In E-Mails geht's meistens locker zu: keine komplizierte Anrede, alle werden geduzt und man kann seine Elektrobriefe auch immer mit lustigen Emoticons aufpeppen. Aber wie sieht das mit offiziellen E-Mails an Behörden oder vielleicht sogar zukünftige Arbeitgeber aus?

- Bild: sxc.hu / channah
- Eine fehlende Betreffzeile ist ein großes Ärgernis. Also immer kurz und prägnant vermerken, worum es geht.

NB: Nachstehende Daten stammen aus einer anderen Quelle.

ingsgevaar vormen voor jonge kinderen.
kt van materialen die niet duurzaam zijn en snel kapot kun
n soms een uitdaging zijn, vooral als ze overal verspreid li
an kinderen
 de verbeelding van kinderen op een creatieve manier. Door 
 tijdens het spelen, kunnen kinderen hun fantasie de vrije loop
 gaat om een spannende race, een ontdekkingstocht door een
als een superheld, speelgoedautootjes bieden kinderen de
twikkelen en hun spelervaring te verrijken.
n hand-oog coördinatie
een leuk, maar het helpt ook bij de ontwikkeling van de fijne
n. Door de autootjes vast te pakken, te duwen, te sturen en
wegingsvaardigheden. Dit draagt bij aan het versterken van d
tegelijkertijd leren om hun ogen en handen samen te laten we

- Keine "Massen-Mails" schreiben. Besonders bei Anfragen zu Praktika etc. kommt es nicht gut an, wenn man einen Text an zig E-Mail-Adressen verschickt und der Adressat das auch noch prima sehen kann.
- Beim ersten Kontakt sollte eine E-Mail immer mit "Sehr geehrte Damen und Herren" beginnen. Anreden wie "Hallo" oder "Guten Tag zusammen!" sind tabu.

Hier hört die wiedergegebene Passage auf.